About this task:
Convert the text read from the pages in the listing below into a JSON list of strings, one string per line and no entries for blank lines. Leave the pictures out of the answer.

─── Data extract ───

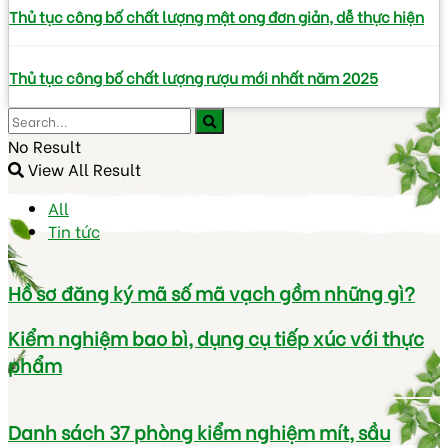
Thủ tục công bố chất lượng mật ong đơn giản, dễ thực hiện
Thủ tục công bố chất lượng rượu mới nhất năm 2025
No Result
View All Result
All
Tin tức
Hồ sơ đăng ký mã số mã vạch gồm những gì?
Kiểm nghiệm bao bì, dụng cụ tiếp xúc với thực
phẩm
Danh sách 37 phòng kiểm nghiệm mít, sầu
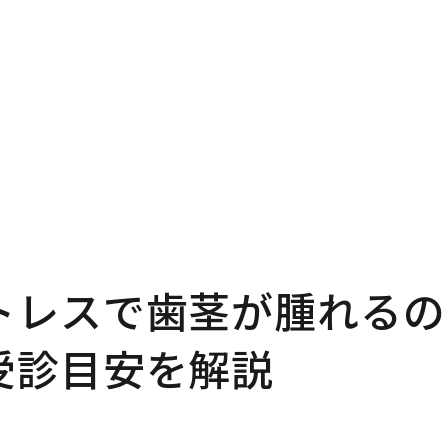
トレスで歯茎が腫れるの
受診目安を解説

───

Response to this task:
[
  "Thủ tục công bố chất lượng mật ong đơn giản, dễ thực hiện",
  "Thủ tục công bố chất lượng rượu mới nhất năm 2025",
  "No Result",
  "View All Result",
  "All",
  "Tin tức",
  "Hồ sơ đăng ký mã số mã vạch gồm những gì?",
  "Kiểm nghiệm bao bì, dụng cụ tiếp xúc với thực",
  "phẩm",
  "Danh sách 37 phòng kiểm nghiệm mít, sầu",
  "トレスで歯茎が腫れるの",
  "受診目安を解説"
]